With the first step out of the way, we can now retrieve information more quickly:

In [24]:
timeit Li.values()
1000000 loops, best of 3: 712 ns per loop

The same holds for the call method. We'll access the voltages of all of the components in the ChuaCircuit:

In [25]:
voltages = sim.names('^[^.]*.v$', re=True)

Running both steps at once

In [26]:
timeit sim(voltages).values()
100000 loops, best of 3: 9.82 µs per loop

takes almost twice as long as the second step alone:

In [27]:
v = sim(voltages)
In [28]:
timeit v.values()
100000 loops, best of 3: 6.06 µs per loop

As shown in the plot below, the simulation file loading time is not extremely quick, but it is but manageable -- slightly better than half a second for a 2 MB file.

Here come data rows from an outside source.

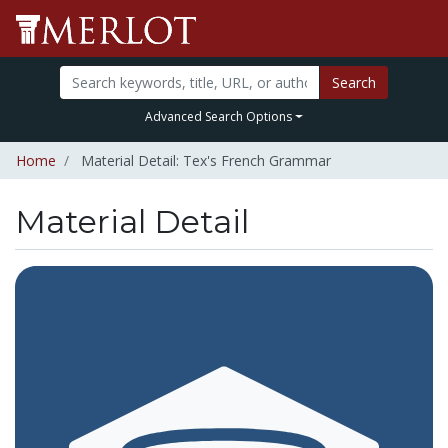
Search
Advanced Search Options
Home
Material Detail: Tex's French Grammar
Material Detail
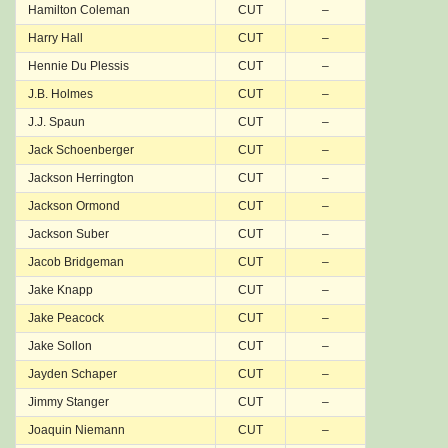
Hamilton Coleman
CUT
–
Harry Hall
CUT
–
Hennie Du Plessis
CUT
–
J.B. Holmes
CUT
–
J.J. Spaun
CUT
–
Jack Schoenberger
CUT
–
Jackson Herrington
CUT
–
Jackson Ormond
CUT
–
Jackson Suber
CUT
–
Jacob Bridgeman
CUT
–
Jake Knapp
CUT
–
Jake Peacock
CUT
–
Jake Sollon
CUT
–
Jayden Schaper
CUT
–
Jimmy Stanger
CUT
–
Joaquin Niemann
CUT
–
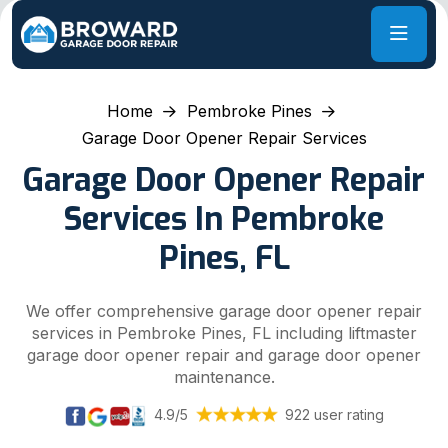
Home
Pembroke Pines
Garage Door Opener Repair Services
Garage Door Opener Repair
Services In Pembroke
Pines, FL
We offer comprehensive garage door opener repair
services in Pembroke Pines, FL including liftmaster
garage door opener repair and garage door opener
maintenance.
4.9/5
922 user rating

The constants_only initialization option of SimRes saves about 15 to 25% of the load time and may be useful if it is only necessary to read parameters.

In [29]:
d = DataFrame({'file size / B':[14679, 19835, 43027, 100403, 176259, 278277, 
                                347461, 380311, 924934,  1863585, 2141881],
               'load time / s': [0.0044, 0.0012, 0.00334, 0.0093, 0.0279, 0.0242,
                                 0.0639, 0.0333, 0.0766, 0.166, 0.458]})
plt.plot(d['file size / B']/1e6, d['load time / s']*1e3, 'o-')
plt.title("File loading time using ModelicaRes\n"
          "Samsung ATIV Book 8, Intel Core i7-3635QM, Ubuntu 14.04")
plt.xlabel('File size / MB')
plt.ylabel('Loading time / ms')
plt.grid(True)

There appears to be about a 60% memory overhead associated with the data. A 278.3 kB file took approximately 4.5 GB of system memory when loaded 10,000 times:

In [30]:
4.5e9/(1e4*278.3e3) - 1
Out[30]:
0.617

Contributing

Now you've seen the main features of ModelicaRes besides the exps module (tools to help set up and run simulation experiments). If there is a compelling use case or feature you'd like to see added, please consider developing it yourself and sharing it by a pull request to the master branch of the GitHub repository. The ModelicaRes source code is well documented and organized to allow expansion.